Вот и нашлось, за что зацепиться, чтоб не ухнуть в пропасть. Ради Кости перетерпеть. Уже терпела, когда целую ночь извивалась на больничной кушетке, ища позу, которая поможет переносить пытку родовых схваток, и обрела – молитвенную: на коленях, лоб упирается в жесткость лежанки, в пятки – попа (не душа еще, не душа), а губы бормочут домодельную молитву-обещание: «Ради тебя вынесу, не умру, и еще рожу пятерых мальчиков-девочек». (Обещалось с разбегу, от безответственной ситуативной щедрости… Тот, кто слышал, потом не напомнил – так и трясутся они над единственной дочкой.) Но то была телесная боль, разве ж сравнить ее с теперешней, от которой мозжит каждую жилку, хоть лоб в кровь расшиби – не утихает ни на секунду.
Поворот Клавиного ключа Костя не услышал – за закрытой дверью своего кабинета он сосредоточился перед раскрытым сундучком ноутбука в состоянии «жареный петух клюет», то есть когда текст обещано сдать еще вчера. Самый привычный (эгоистический, если уж честно) способ сконцентрировать энергию – работодателя, окружающих и свою. Прервался, когда его нервная, с большим стажем язва запросила привычной ласки (бутерброда и чашку свежезаваренного некрепкого дарджилинга, например), и по пути на кухню через дверное матовое стекло заметил беззвучное мерцание телеэкрана в Клавиной комнате. (Хм, Клавиной! Кроме персонального, ее собственного письменного стола – все общее: и кровать двуспальная, и единственные удобные седалища – два кресла мягких, и сама хозяйка, магнит попритягательней простейших удобств.) Жена сидит на своем ложе, мокрые волосы наплакали целое пятно на ночную рубашку – влажная ткань облепила грудь. Присмотрелся. Почему-то ничего не делает, даже не вяжет, как обычно.
– Что, совсем довели? – спросил он походя, по привычке давая знак, что они вместе. Хотя он и очень занят. – Учись сопротивляться. Нельзя же все время позволять себя насиловать…
Рефлекторные слова с банальной метафорой, употреблявшейся столько раз, что буквальный смысл ее, казалось бы, давно затерт, уничтожен. И вдруг…

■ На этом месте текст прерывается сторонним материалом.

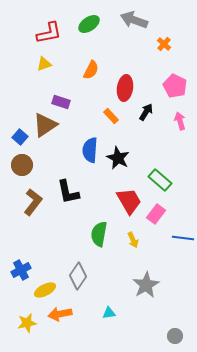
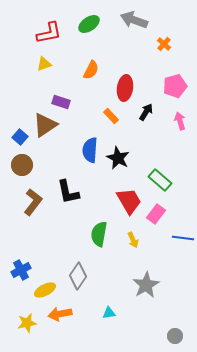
pink pentagon: rotated 30 degrees clockwise
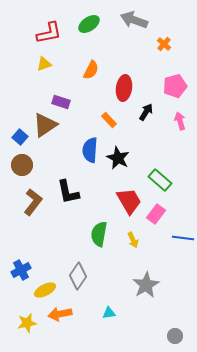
red ellipse: moved 1 px left
orange rectangle: moved 2 px left, 4 px down
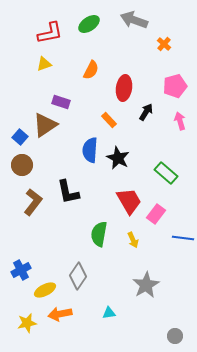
red L-shape: moved 1 px right
green rectangle: moved 6 px right, 7 px up
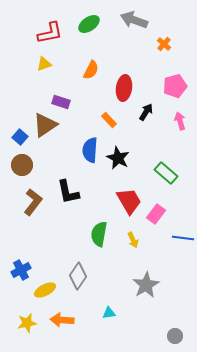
orange arrow: moved 2 px right, 6 px down; rotated 15 degrees clockwise
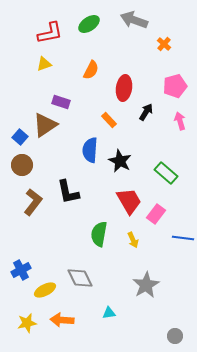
black star: moved 2 px right, 3 px down
gray diamond: moved 2 px right, 2 px down; rotated 60 degrees counterclockwise
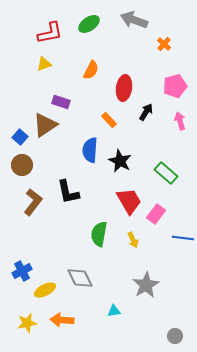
blue cross: moved 1 px right, 1 px down
cyan triangle: moved 5 px right, 2 px up
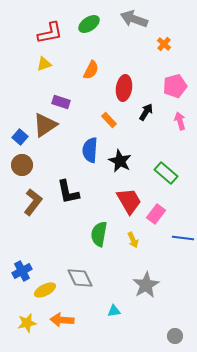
gray arrow: moved 1 px up
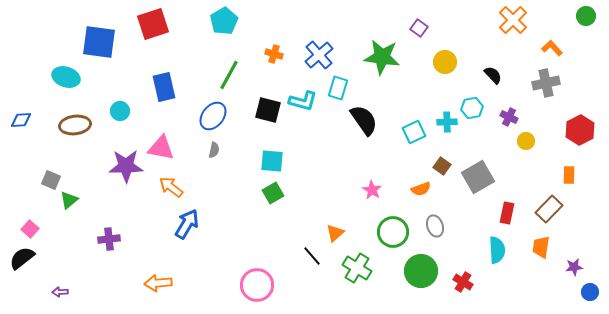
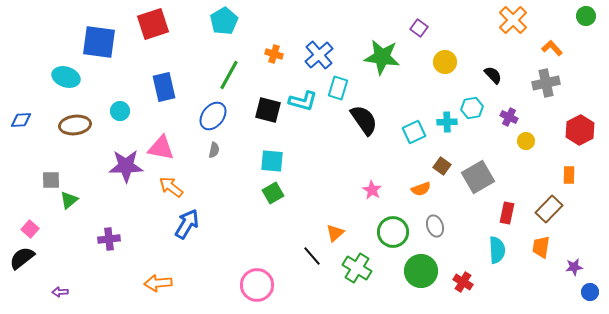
gray square at (51, 180): rotated 24 degrees counterclockwise
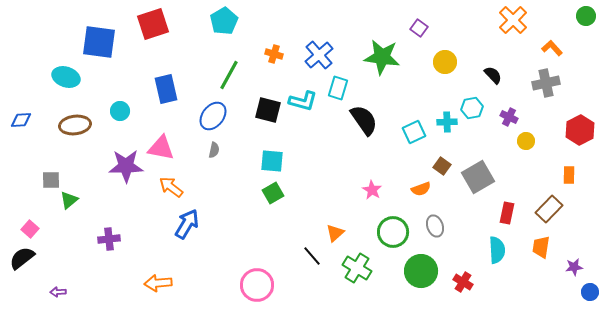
blue rectangle at (164, 87): moved 2 px right, 2 px down
purple arrow at (60, 292): moved 2 px left
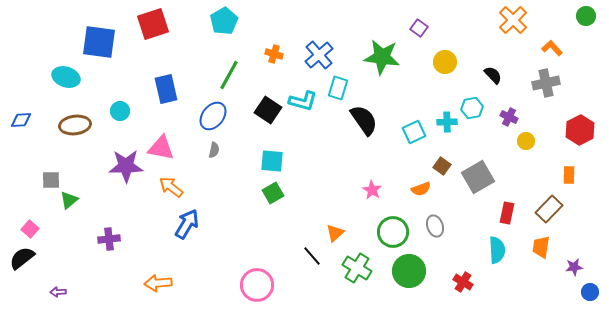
black square at (268, 110): rotated 20 degrees clockwise
green circle at (421, 271): moved 12 px left
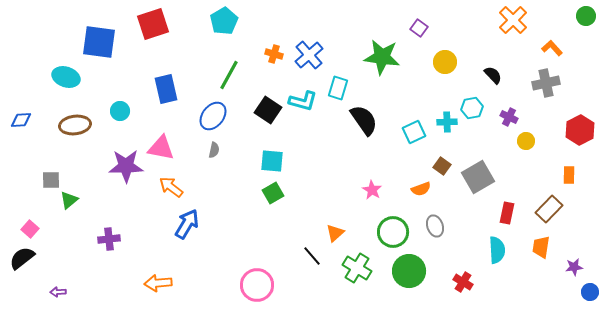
blue cross at (319, 55): moved 10 px left
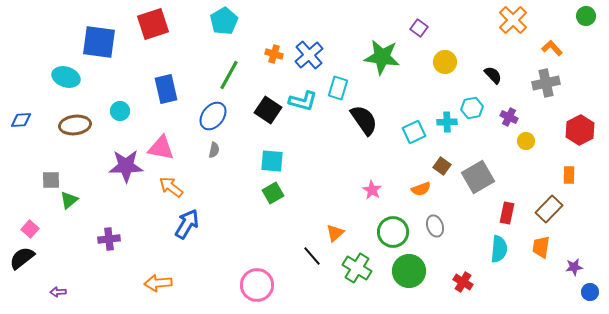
cyan semicircle at (497, 250): moved 2 px right, 1 px up; rotated 8 degrees clockwise
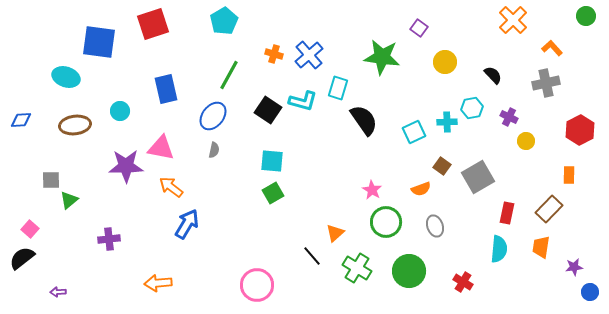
green circle at (393, 232): moved 7 px left, 10 px up
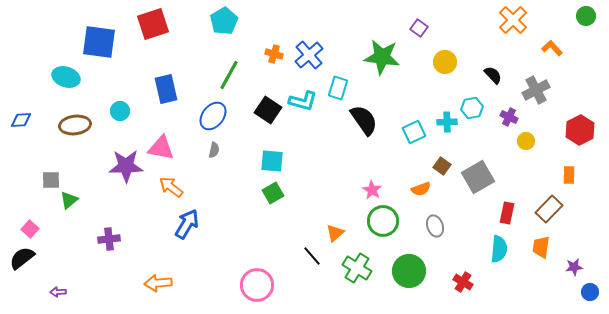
gray cross at (546, 83): moved 10 px left, 7 px down; rotated 16 degrees counterclockwise
green circle at (386, 222): moved 3 px left, 1 px up
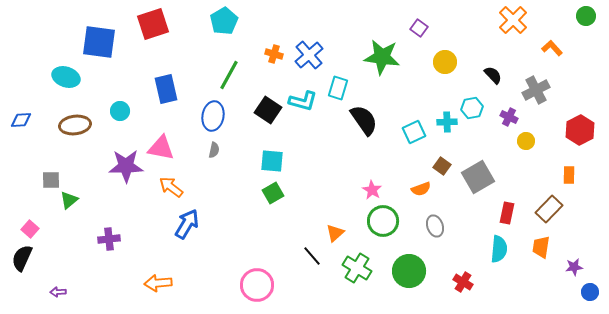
blue ellipse at (213, 116): rotated 28 degrees counterclockwise
black semicircle at (22, 258): rotated 28 degrees counterclockwise
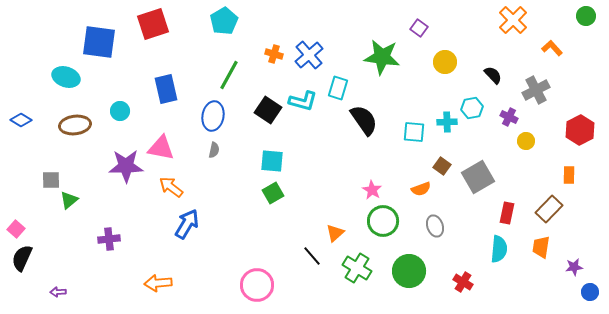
blue diamond at (21, 120): rotated 35 degrees clockwise
cyan square at (414, 132): rotated 30 degrees clockwise
pink square at (30, 229): moved 14 px left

– Это ты, ты мне советуешь?! – вскрикнула Клава. Успела все-таки спрыгнуть с материка их общей двадцатилетней жизни (чтобы эмоциональный взрыв не разнес и ее в клочья) на льдинку, где и понарошке, и взаправду схлестывались их амбиции, и понеслось: – Я же именно твоя жертва! Забыл, с чего все началось? Когда еще самую первую твою статью нужно было сдавать в журнал. Я считала само собой разумеющимся встать в два ночи, кофе сварить для любимого мужа, отдаться ему – не дежурно, а вдохновляюще, чтобы гордость собой – или самодовольство? – перешли в уверенность, веру не только в мужскую, но и интеллектуальную силу – и приняться вдвоем за текст. Я, как загипнотизированная, служила и прислуживала – только сейчас подташнивать стало. В мыслях не мелькнуло, что может быть по-другому. Откуда было сопротивлению твоему научиться? Ты же принимал мою жертву как должное, за которое тебе ничем не придется мне платить…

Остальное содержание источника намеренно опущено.